(Collected data)

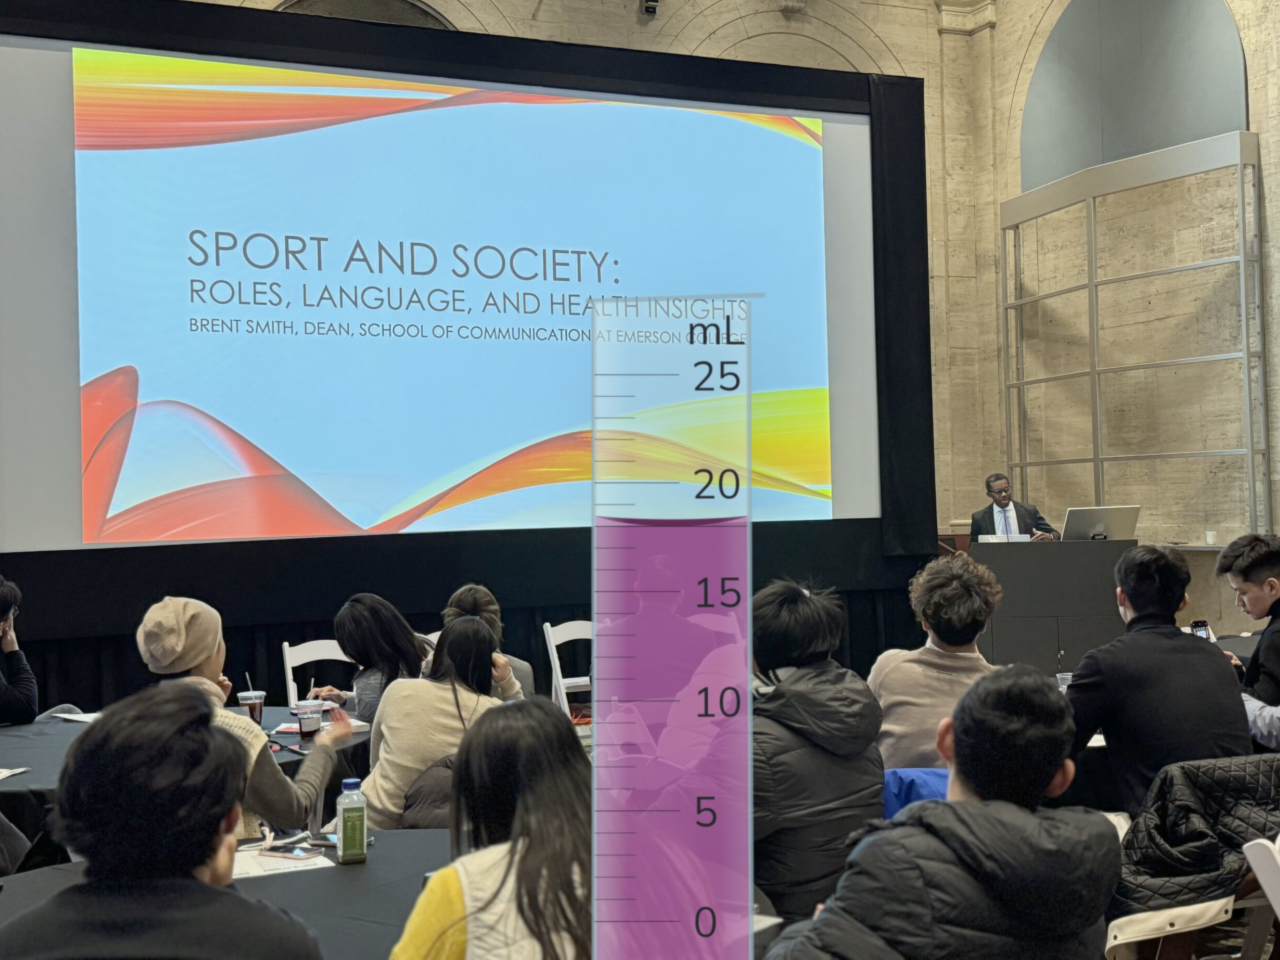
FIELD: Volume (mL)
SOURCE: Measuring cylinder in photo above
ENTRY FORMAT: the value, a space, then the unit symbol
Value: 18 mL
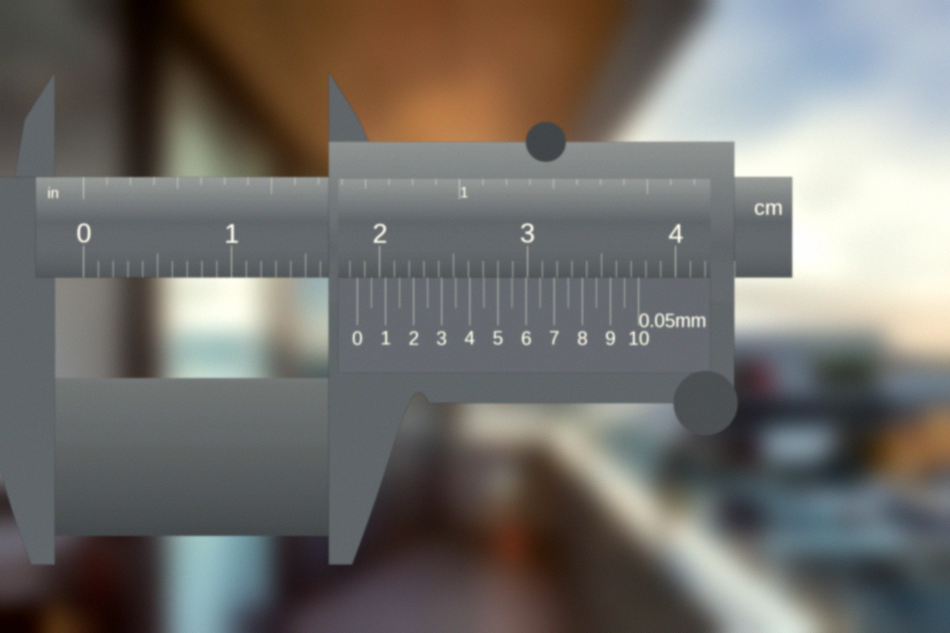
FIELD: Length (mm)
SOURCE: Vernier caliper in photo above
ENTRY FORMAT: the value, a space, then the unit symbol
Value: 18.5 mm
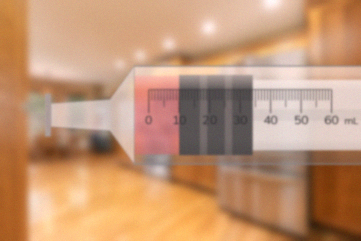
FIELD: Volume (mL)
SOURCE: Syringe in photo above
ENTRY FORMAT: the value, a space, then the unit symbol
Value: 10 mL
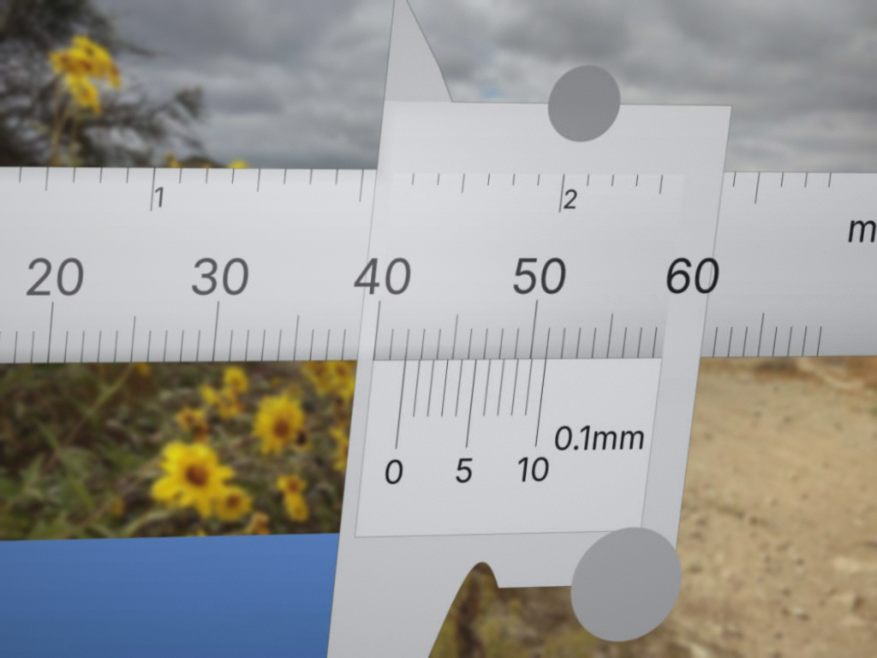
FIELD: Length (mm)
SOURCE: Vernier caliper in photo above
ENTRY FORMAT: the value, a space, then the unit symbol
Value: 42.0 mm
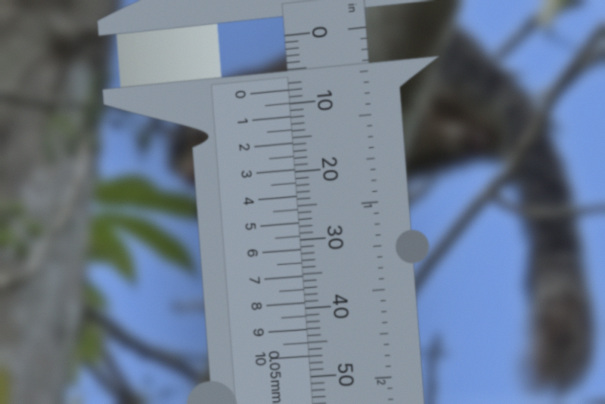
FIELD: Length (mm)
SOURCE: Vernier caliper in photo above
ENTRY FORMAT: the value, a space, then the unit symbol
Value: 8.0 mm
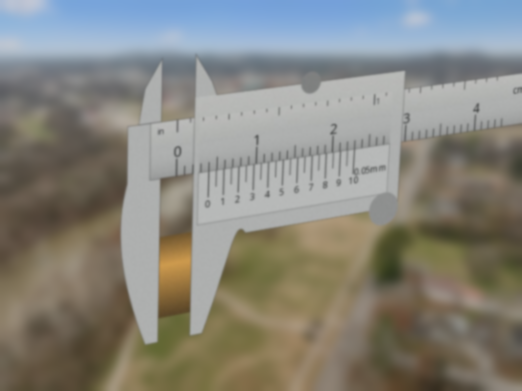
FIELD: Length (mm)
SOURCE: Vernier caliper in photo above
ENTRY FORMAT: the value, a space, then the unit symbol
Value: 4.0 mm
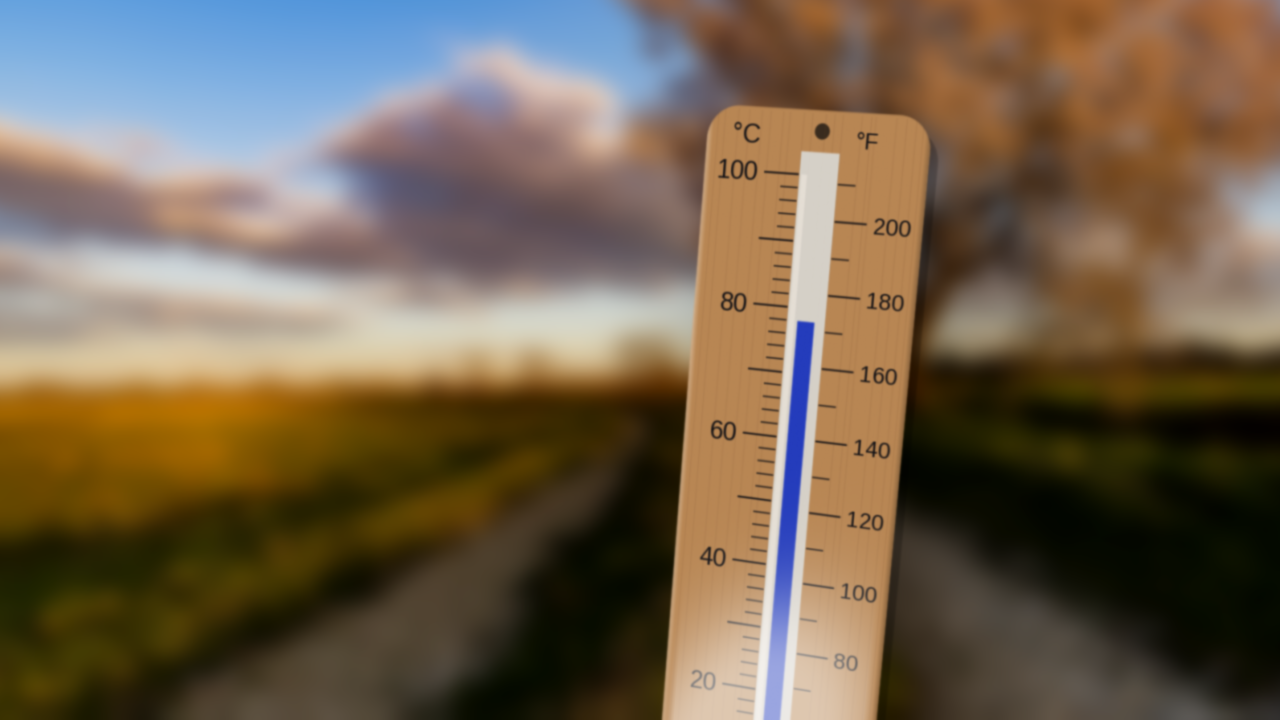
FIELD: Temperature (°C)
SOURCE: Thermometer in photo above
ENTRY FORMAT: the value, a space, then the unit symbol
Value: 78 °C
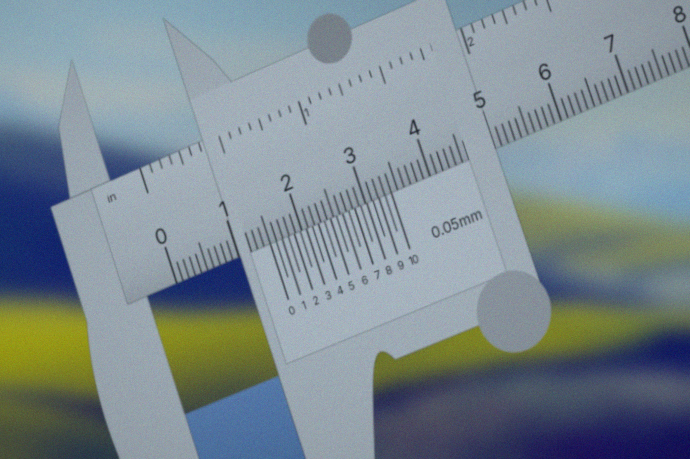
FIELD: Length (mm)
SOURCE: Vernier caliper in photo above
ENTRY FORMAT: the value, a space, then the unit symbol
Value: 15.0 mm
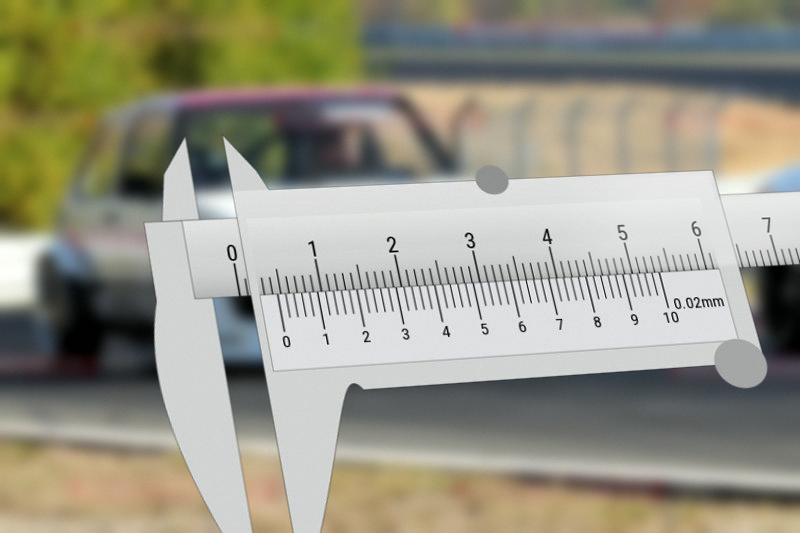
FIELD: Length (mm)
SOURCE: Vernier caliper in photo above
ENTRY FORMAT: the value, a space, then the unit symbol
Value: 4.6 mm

_The problem_:
Repeat everything in the items above, from the start down to the line containing "Value: 8.0 mm", including that line. Leave the pictures out of your answer.

_Response to this task_:
FIELD: Volume (mL)
SOURCE: Measuring cylinder in photo above
ENTRY FORMAT: the value, a space, then the unit symbol
Value: 18 mL
FIELD: Length (mm)
SOURCE: Vernier caliper in photo above
ENTRY FORMAT: the value, a space, then the unit symbol
Value: 18.5 mm
FIELD: Volume (mL)
SOURCE: Syringe in photo above
ENTRY FORMAT: the value, a space, then the unit symbol
Value: 10 mL
FIELD: Length (mm)
SOURCE: Vernier caliper in photo above
ENTRY FORMAT: the value, a space, then the unit symbol
Value: 42.0 mm
FIELD: Length (mm)
SOURCE: Vernier caliper in photo above
ENTRY FORMAT: the value, a space, then the unit symbol
Value: 8.0 mm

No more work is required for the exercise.